Records excerpted from a collection
>>>>

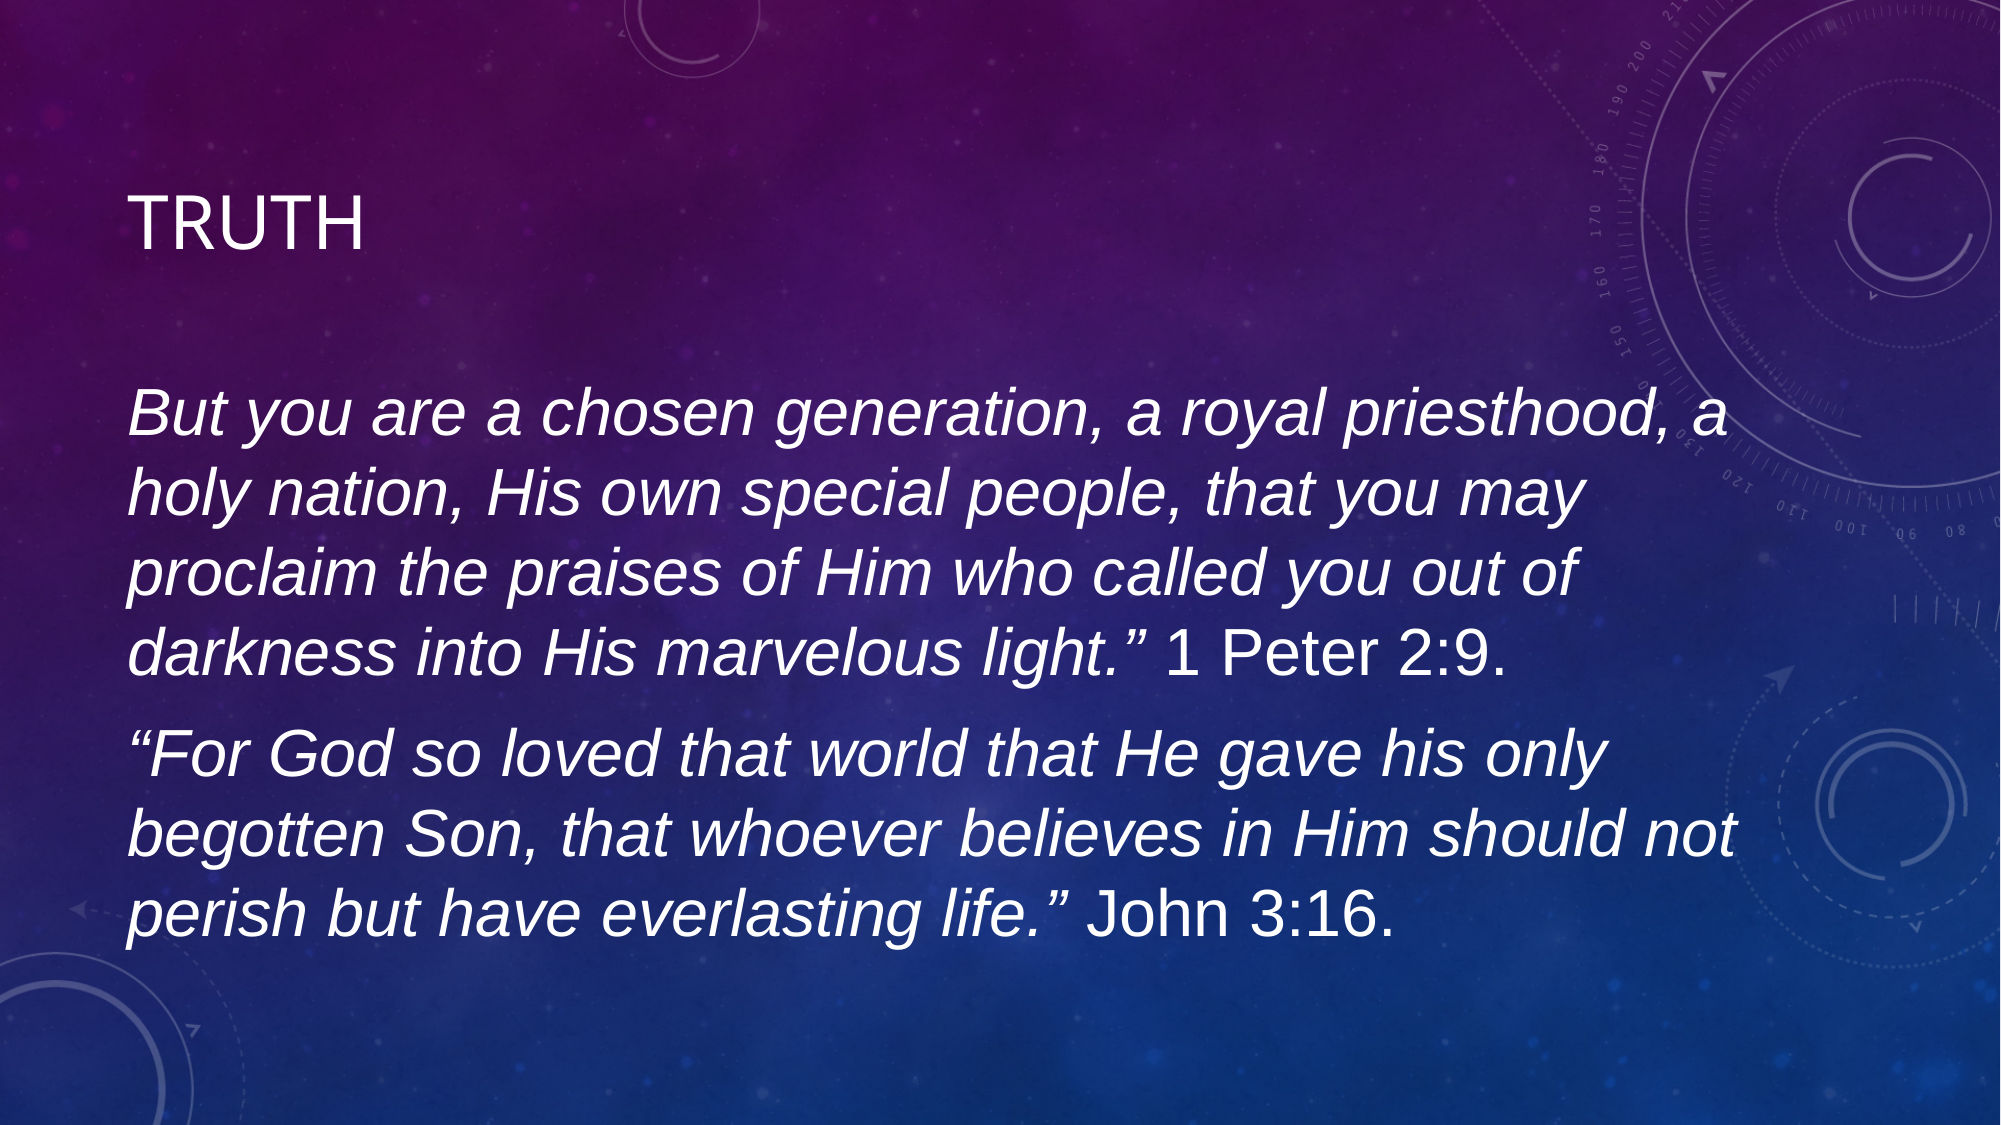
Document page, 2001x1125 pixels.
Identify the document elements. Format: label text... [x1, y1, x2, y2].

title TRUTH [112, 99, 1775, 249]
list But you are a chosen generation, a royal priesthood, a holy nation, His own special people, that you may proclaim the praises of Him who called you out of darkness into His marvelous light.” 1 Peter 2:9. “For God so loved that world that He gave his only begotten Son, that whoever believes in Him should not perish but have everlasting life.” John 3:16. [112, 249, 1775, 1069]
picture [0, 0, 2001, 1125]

<<<<
>>>>

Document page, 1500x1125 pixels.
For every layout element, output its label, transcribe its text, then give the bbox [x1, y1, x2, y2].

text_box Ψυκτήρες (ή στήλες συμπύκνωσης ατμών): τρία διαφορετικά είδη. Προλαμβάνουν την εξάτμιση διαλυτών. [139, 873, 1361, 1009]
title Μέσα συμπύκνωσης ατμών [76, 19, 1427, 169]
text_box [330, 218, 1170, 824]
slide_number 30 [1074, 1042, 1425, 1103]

<<<<
>>>>

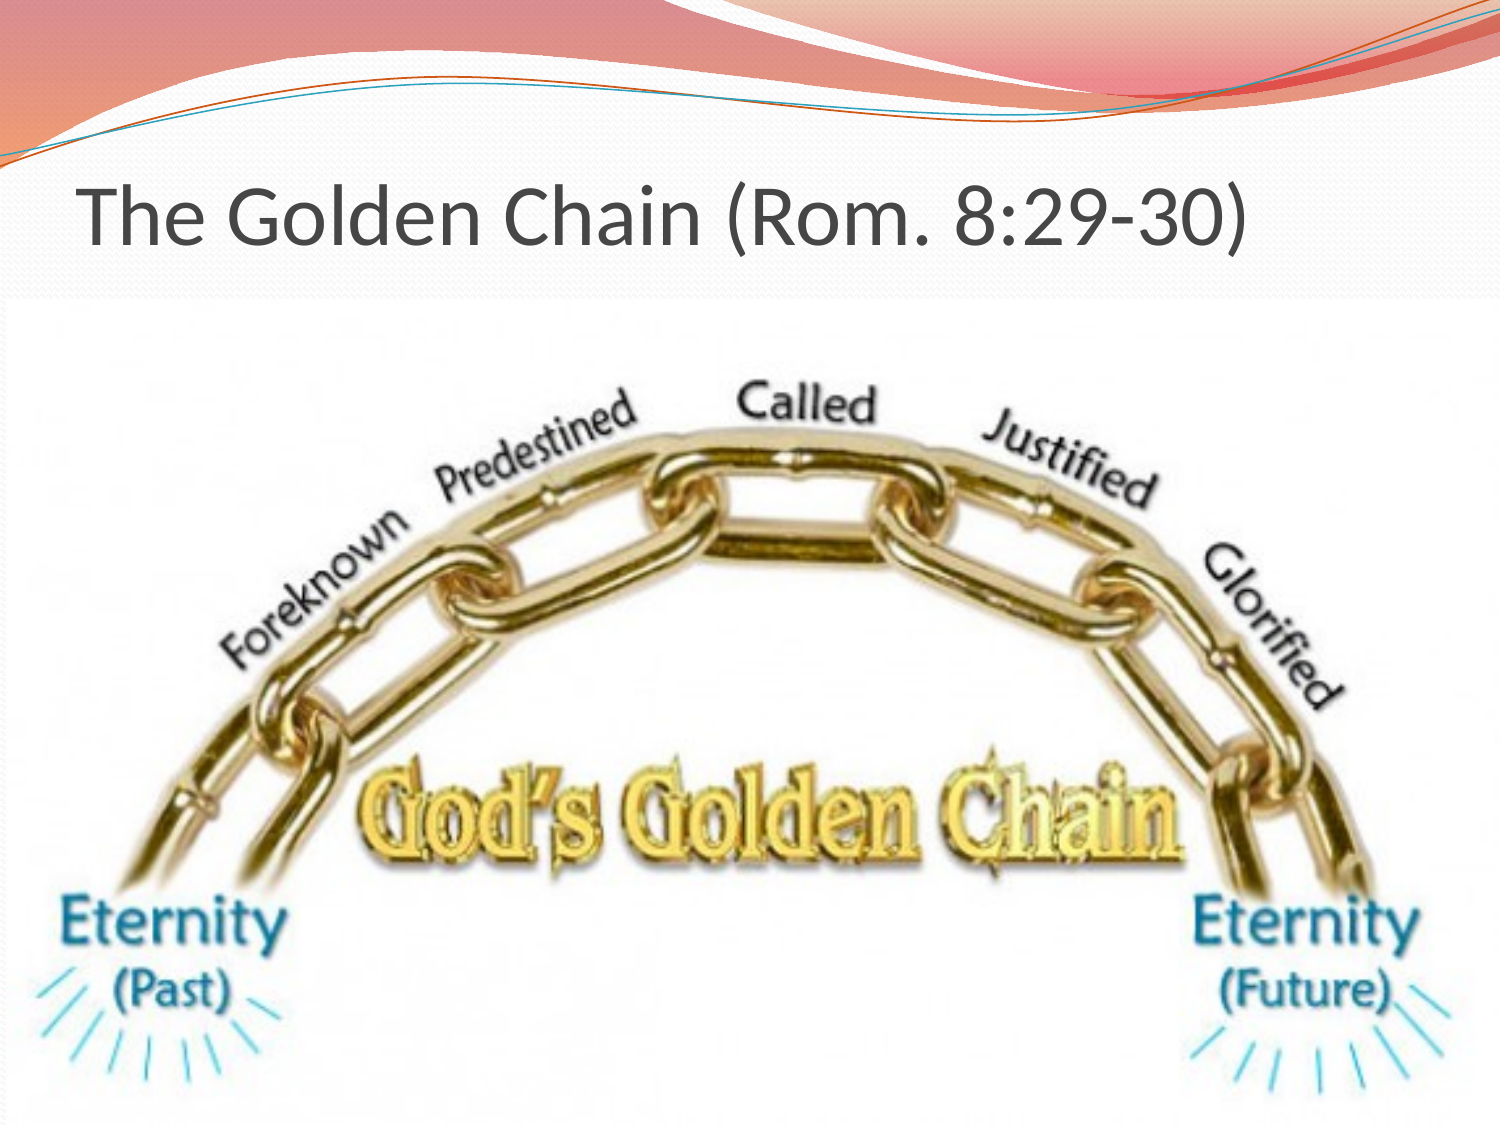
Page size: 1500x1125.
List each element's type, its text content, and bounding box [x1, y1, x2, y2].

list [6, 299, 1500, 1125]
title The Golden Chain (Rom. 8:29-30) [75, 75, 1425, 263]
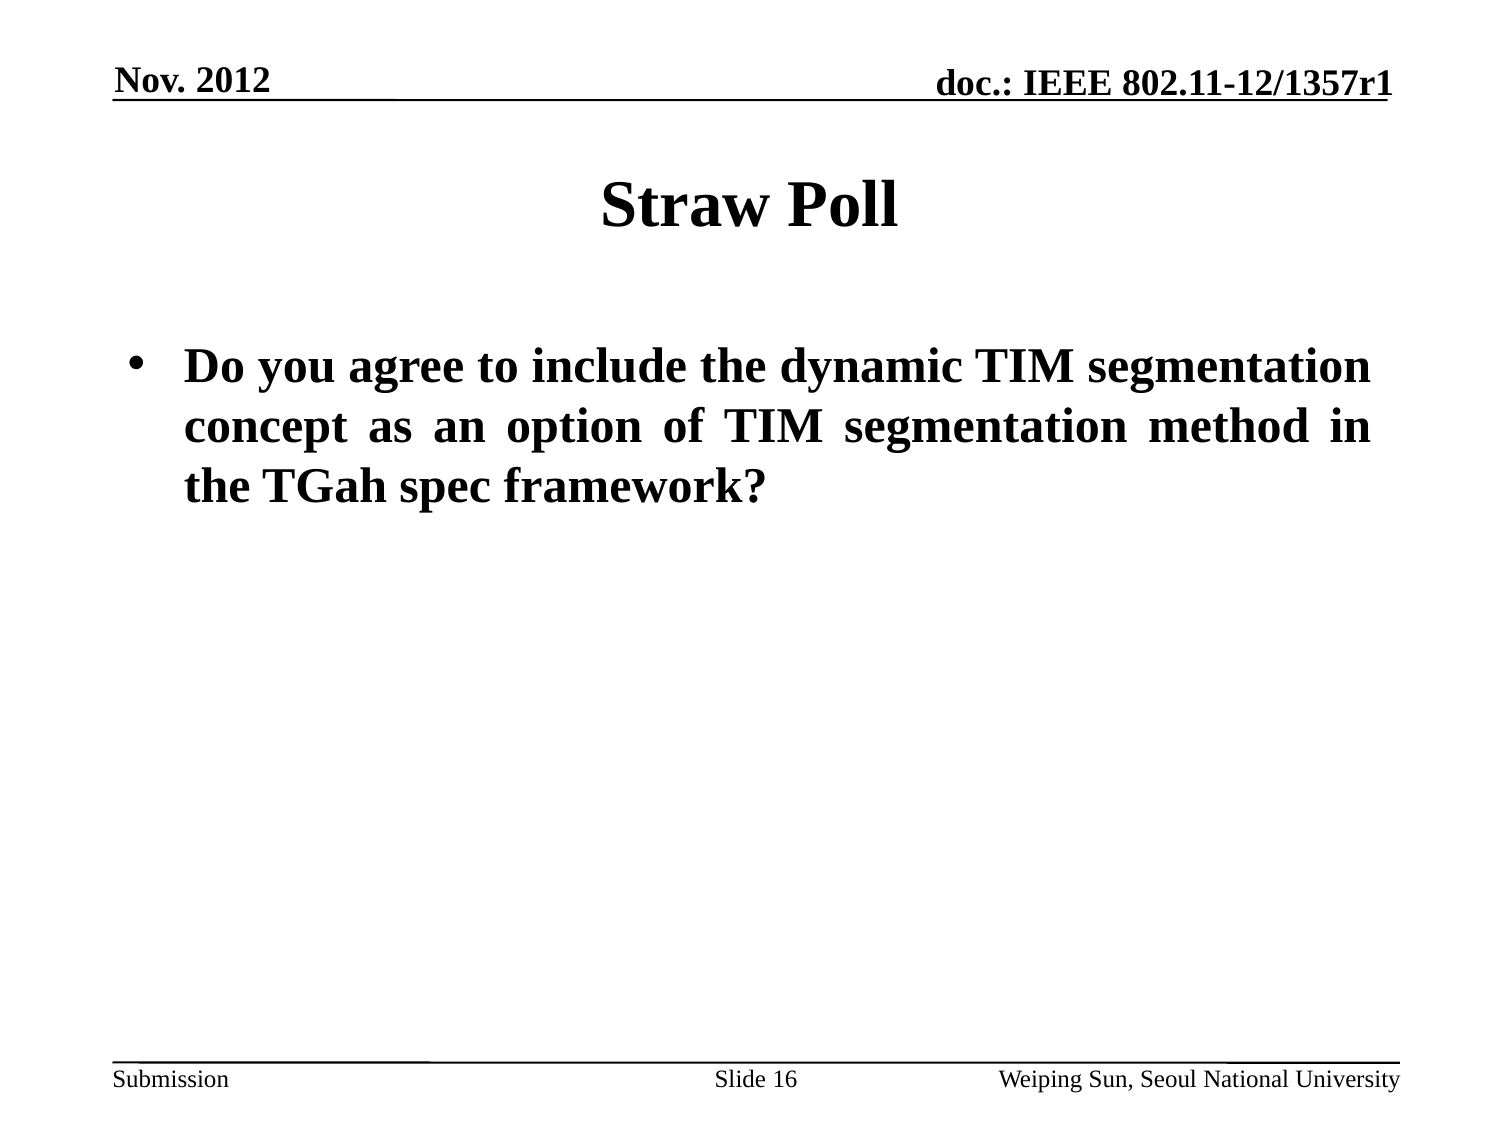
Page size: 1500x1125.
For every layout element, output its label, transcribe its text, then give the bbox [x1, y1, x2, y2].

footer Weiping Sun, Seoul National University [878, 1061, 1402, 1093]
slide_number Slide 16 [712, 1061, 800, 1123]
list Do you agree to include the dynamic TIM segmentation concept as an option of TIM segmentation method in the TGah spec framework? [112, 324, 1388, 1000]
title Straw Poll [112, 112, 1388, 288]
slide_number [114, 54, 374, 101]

<<<<

Your objective:
Search the entries for the word "pixels". Copy each line where it appears.

Task response:
Document page, 2001x1125 pixels.
Document page, 1500x1125 pixels.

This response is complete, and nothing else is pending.